◆ Exercise description: Which of the lines in the data mention the string "Start"? List them all.

◆ Supplied entries:
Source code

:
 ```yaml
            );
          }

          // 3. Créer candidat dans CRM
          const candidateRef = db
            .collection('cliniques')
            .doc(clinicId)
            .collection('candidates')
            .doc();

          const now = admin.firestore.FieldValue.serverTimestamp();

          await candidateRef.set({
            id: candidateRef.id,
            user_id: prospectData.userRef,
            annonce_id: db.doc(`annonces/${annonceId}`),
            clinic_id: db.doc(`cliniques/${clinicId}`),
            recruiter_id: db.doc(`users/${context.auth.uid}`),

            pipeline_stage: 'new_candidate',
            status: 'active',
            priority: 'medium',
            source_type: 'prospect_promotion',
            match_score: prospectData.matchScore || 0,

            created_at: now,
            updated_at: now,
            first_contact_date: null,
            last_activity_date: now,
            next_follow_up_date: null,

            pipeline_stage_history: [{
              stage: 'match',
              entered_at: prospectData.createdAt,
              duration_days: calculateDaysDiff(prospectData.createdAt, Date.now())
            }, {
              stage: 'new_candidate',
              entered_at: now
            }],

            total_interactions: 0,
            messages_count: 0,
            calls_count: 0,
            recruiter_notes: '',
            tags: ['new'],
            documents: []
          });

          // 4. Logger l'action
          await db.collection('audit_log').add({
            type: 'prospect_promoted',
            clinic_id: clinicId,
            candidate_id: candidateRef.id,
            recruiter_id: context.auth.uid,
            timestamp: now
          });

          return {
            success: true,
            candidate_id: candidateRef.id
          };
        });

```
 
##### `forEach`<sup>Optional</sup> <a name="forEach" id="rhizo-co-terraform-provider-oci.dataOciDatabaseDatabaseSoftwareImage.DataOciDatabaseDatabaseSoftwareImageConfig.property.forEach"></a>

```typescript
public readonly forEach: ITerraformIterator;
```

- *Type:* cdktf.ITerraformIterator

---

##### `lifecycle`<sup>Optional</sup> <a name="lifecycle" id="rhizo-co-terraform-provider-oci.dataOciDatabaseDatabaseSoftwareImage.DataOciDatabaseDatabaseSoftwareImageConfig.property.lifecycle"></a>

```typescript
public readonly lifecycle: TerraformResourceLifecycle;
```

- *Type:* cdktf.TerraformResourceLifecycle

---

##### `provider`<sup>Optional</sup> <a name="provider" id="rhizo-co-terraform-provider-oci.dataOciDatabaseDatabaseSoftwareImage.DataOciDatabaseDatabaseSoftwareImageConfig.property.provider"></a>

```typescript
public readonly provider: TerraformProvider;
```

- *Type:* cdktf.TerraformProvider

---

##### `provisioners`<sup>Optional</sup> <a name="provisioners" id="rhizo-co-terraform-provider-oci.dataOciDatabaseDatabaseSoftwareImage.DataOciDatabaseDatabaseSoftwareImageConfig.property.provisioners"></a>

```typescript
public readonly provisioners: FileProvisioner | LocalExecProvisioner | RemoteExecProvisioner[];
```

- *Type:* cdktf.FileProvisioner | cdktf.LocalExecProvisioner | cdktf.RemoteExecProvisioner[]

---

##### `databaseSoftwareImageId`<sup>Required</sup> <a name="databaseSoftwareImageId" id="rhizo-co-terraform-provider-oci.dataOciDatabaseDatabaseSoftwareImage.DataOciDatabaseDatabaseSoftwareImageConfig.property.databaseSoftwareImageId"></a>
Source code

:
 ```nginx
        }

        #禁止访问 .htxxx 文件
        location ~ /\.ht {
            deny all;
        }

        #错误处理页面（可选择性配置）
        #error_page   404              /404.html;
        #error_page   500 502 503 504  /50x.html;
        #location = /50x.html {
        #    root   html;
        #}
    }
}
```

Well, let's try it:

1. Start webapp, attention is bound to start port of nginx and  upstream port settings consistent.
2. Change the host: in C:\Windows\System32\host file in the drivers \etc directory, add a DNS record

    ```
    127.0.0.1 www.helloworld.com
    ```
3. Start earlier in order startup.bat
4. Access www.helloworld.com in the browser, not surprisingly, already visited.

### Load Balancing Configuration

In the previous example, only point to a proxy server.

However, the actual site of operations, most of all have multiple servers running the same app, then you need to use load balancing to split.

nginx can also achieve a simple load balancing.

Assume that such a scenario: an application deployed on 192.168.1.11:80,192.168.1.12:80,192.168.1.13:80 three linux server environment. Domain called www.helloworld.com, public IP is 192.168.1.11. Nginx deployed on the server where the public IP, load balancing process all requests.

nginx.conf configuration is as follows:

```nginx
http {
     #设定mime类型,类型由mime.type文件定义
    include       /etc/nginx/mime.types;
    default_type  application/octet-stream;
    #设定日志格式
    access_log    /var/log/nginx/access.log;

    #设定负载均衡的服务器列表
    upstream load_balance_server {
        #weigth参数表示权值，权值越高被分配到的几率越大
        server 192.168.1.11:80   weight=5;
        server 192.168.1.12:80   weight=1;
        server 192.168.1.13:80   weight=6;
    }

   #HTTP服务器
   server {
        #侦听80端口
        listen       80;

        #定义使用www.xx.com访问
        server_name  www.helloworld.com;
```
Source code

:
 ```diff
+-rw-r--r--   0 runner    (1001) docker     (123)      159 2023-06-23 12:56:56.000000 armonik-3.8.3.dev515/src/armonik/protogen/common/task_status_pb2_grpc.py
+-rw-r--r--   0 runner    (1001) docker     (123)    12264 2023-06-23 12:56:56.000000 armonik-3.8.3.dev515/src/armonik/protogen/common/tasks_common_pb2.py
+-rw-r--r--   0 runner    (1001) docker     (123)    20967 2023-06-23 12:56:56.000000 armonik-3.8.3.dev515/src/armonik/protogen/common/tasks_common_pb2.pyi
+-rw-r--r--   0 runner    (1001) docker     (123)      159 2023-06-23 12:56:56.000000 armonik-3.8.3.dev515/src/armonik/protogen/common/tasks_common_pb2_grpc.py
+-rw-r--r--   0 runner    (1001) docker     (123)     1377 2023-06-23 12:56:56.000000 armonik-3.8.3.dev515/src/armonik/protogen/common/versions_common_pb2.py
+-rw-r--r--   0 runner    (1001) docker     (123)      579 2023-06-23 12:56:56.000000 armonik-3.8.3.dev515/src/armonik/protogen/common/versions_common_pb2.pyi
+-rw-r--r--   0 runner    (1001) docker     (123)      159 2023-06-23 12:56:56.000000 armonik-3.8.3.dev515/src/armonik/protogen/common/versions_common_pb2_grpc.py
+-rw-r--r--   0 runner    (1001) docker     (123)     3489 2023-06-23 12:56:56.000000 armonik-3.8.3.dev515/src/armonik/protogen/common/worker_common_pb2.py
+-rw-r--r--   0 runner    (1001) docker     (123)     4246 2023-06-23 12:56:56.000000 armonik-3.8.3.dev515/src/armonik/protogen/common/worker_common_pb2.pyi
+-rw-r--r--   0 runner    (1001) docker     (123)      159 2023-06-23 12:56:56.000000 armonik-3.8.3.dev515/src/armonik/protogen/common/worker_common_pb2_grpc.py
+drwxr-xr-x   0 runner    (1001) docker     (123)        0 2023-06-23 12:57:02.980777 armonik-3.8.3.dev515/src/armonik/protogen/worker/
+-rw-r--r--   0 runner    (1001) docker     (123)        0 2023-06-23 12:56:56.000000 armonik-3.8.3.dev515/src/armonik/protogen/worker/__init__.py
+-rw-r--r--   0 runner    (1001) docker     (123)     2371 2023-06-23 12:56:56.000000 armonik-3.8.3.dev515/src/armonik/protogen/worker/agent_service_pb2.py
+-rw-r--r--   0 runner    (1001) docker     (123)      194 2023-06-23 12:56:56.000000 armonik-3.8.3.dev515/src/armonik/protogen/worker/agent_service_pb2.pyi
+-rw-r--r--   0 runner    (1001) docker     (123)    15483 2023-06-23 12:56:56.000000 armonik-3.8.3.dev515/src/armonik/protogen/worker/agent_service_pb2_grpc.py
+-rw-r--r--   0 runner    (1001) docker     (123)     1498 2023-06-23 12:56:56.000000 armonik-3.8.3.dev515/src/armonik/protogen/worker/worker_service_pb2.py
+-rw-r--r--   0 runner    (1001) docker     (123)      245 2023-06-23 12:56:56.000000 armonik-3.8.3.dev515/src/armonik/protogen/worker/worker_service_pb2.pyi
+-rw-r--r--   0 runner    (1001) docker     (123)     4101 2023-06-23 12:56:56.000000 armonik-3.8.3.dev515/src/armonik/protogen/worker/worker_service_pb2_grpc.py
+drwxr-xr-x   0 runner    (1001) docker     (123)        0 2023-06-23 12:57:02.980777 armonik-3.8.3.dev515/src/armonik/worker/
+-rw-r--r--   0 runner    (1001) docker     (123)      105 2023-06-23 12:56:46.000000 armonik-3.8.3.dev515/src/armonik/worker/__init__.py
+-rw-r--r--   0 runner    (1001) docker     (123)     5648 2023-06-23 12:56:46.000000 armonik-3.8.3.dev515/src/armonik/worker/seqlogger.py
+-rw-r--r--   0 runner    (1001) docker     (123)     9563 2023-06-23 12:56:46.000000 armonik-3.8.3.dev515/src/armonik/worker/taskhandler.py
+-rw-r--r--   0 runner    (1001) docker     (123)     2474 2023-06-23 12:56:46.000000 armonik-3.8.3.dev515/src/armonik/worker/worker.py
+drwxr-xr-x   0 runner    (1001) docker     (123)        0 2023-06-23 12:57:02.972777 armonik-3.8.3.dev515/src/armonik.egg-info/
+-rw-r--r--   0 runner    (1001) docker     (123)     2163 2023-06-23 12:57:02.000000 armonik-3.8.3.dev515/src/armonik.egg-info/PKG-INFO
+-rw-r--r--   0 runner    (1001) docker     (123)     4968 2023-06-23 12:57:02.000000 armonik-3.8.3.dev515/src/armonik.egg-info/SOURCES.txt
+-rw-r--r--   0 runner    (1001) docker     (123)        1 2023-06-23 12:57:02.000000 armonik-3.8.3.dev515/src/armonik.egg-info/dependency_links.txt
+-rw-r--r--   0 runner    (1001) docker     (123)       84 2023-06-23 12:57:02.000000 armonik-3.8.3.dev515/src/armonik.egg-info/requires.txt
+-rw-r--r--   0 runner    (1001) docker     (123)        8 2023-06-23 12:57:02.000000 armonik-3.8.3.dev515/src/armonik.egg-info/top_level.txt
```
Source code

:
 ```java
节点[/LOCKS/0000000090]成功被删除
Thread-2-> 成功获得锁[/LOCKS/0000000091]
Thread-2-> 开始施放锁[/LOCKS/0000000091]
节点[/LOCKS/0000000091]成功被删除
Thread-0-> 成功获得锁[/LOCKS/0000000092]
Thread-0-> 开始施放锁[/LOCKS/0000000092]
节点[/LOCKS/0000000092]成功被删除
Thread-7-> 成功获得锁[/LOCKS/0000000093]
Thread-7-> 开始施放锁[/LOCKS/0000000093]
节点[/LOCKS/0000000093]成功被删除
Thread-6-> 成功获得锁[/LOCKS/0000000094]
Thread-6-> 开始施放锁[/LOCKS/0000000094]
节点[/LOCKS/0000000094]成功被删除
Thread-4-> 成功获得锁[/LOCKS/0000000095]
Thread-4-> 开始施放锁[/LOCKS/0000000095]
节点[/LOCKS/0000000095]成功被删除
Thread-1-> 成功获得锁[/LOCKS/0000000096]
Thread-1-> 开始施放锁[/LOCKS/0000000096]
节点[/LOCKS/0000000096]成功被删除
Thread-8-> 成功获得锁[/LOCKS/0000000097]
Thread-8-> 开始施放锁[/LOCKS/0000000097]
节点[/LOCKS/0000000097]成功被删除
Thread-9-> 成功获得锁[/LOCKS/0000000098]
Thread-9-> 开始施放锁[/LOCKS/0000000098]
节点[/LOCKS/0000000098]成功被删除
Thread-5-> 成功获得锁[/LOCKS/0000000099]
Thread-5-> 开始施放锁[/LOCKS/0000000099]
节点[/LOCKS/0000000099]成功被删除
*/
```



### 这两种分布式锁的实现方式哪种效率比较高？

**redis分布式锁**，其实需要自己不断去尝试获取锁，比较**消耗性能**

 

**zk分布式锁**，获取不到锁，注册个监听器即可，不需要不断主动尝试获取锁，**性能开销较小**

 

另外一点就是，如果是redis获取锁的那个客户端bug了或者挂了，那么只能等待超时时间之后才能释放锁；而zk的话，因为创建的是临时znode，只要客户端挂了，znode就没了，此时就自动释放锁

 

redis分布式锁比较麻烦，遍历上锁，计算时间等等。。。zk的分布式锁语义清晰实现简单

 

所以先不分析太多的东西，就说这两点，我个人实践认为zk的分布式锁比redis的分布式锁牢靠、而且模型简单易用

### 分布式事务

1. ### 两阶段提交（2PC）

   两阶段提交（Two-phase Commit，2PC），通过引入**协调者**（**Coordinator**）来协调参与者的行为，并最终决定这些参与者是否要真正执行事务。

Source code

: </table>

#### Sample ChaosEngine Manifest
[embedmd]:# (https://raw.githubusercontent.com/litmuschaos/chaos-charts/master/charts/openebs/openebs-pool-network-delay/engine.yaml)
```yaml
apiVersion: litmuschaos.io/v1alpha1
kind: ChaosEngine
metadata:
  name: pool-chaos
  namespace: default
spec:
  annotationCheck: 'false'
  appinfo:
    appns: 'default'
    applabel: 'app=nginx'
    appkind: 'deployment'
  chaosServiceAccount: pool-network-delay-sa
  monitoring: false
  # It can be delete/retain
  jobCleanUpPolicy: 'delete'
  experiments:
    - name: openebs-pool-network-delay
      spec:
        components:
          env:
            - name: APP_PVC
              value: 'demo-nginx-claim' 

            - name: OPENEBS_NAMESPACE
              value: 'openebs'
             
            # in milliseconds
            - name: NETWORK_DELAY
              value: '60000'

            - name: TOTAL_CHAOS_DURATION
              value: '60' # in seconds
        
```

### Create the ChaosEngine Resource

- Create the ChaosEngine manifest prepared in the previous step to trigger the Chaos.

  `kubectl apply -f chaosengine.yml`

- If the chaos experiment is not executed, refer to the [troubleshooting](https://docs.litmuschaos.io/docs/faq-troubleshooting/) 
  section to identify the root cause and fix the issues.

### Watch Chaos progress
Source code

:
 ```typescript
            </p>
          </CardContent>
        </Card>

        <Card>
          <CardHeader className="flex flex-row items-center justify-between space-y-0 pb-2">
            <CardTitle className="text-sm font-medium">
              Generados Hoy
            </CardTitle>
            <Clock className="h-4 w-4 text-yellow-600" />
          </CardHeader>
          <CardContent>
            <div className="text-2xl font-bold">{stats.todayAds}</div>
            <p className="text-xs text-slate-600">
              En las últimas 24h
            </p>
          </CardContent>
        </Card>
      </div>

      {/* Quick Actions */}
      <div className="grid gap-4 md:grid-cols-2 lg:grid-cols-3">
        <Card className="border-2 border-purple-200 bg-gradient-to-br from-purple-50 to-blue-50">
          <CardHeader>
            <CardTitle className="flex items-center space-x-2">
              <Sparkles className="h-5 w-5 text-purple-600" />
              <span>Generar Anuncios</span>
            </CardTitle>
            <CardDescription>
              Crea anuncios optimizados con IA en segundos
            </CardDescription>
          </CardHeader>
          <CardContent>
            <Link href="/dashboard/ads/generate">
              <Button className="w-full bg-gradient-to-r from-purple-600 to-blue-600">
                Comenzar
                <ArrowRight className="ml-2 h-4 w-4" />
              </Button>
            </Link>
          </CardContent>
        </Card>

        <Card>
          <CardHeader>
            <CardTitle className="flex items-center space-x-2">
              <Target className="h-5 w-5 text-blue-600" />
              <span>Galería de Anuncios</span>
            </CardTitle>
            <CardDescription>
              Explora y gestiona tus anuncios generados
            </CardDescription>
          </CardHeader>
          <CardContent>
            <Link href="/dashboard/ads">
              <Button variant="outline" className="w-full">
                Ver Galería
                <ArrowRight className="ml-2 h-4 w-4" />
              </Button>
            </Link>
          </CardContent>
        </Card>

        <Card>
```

◆ Answer below:
1. Start webapp, attention is bound to start port of nginx and  upstream port settings consistent.
3. Start earlier in order startup.bat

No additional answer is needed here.